Sensitivity of Aeroelastic Response to Changes in Shape of Flexible Vehicles

10 October 2014
12:00 pm to 1:00 pm
Sensitivity of Aeroelastic Response to Changes in Shape of Flexible Vehicles
Prof. Robert Canfield
Department of Aerospace and Ocean Engineering
Virginia Tech

Computational improvements are critical for the aerospace community to succeed in designing its next generation of high performance vehicles, such as high altitude long endurance Sensorcraft and flapping wing micro air vehicles. A computational method is presented to calculate the sensitivity of a flexible aircraft’s aeroelastic response with respect to changes in shape of the aircraft structure. These gradients facilitate efficient design optimization of high fidelity, physics-based models earlier in the design process, when the most critical design decisions are being made. The continuum sensitivity equations (CSA) approach is to differentiate the partial differential equations that govern the fluid-structure interaction (FSI) to arrive at a system of partial differential sensitivity equations. One first differentiates the FSI boundary conditions to specify the sensitivity boundary conditions. Then, the CSE system may be discretized and solved. The accuracy of this boundary velocity formulation of CSE is ensured by use of high-order p-elements and/or spatial gradient reconstruction. In contrast to the usual discrete sensitivity approach, the principal advantage of CSA is that discrete mesh sensitivity is avoided altogether. Knowledge of the workings of the automatic (or manual) mesh generator is unnecessary and the mesh sensitivity never calculated. Thus, analytic gradients may be computed efficiently with controllable accuracy, treating the analysis solvers as block boxes, much as is done for the popular, but less efficient and less accurate, finite difference approximations. Results are presented for one of the first applications of CSA to fully coupled FSI and the first CSA shape sensitivity calculation of gust response.

Experience

Prof. Canfield’s research interests include structural optimization, multidisciplinary analysis and design methods, including reliability-based design, structural dynamics and controls, and aeroelasticity.

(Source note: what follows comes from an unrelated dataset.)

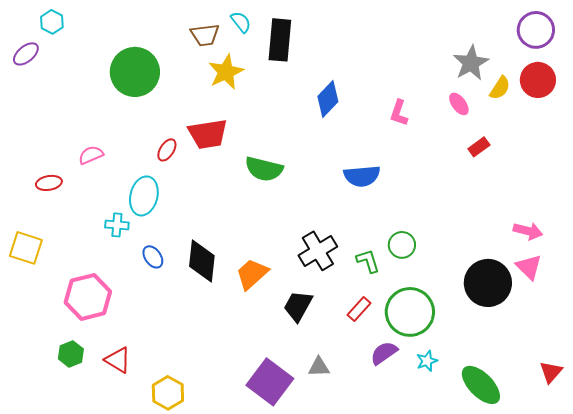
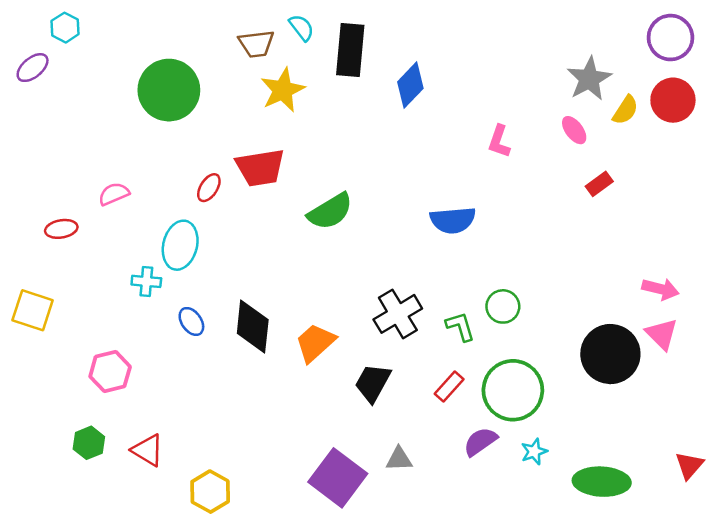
blue diamond: (328, 99) -> (410, 85), moved
green semicircle: (264, 169) -> (330, 211), turned -45
pink hexagon: (88, 297) -> (110, 372), size x0.7
green ellipse: (481, 385) -> (602, 482), turned -42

He recently received the AIAA Multidisciplinary Design Optimization Award for Technical Excellence. He is a team lead in the Air Force Collaborative Center for Multidisciplinary Sciences at Virginia Tech, where he advises graduate students conducting Air Force (AF) funded research projects. Previously, he worked in research and development for the AF for 24 years. He was on the Air Force Institute of Technology (AFIT) faculty 1993–1996 and 2000–2008. He was the deputy department head of Aeronautics and Astronautics at AFIT from 2002–2004. From 1999–2000 he was the Program Manager for Computational Mathematics at the Air Force Office of Scientific Research (AFOSR).  His program funded basic research in computational fluid dynamics, structural mechanics, plasma physics, combustion and laser chemistry, imaging, quantum computing, and multidisciplinary design. Lt Col Canfield was AFOSR Director of Policy and Integration, 1998–1999, where he directed planning, financial management, support, and administration of the AF $300M basic research program. He also served as the manager for planning and resources for the AF Deputy Assistant Secretary for Science, Technology, and Engineering where he managed the $1.2B AF Science and Technology budget. He became Assistant Head of Aerospace and Ocean Engineering at Virginia Tech in August 2009.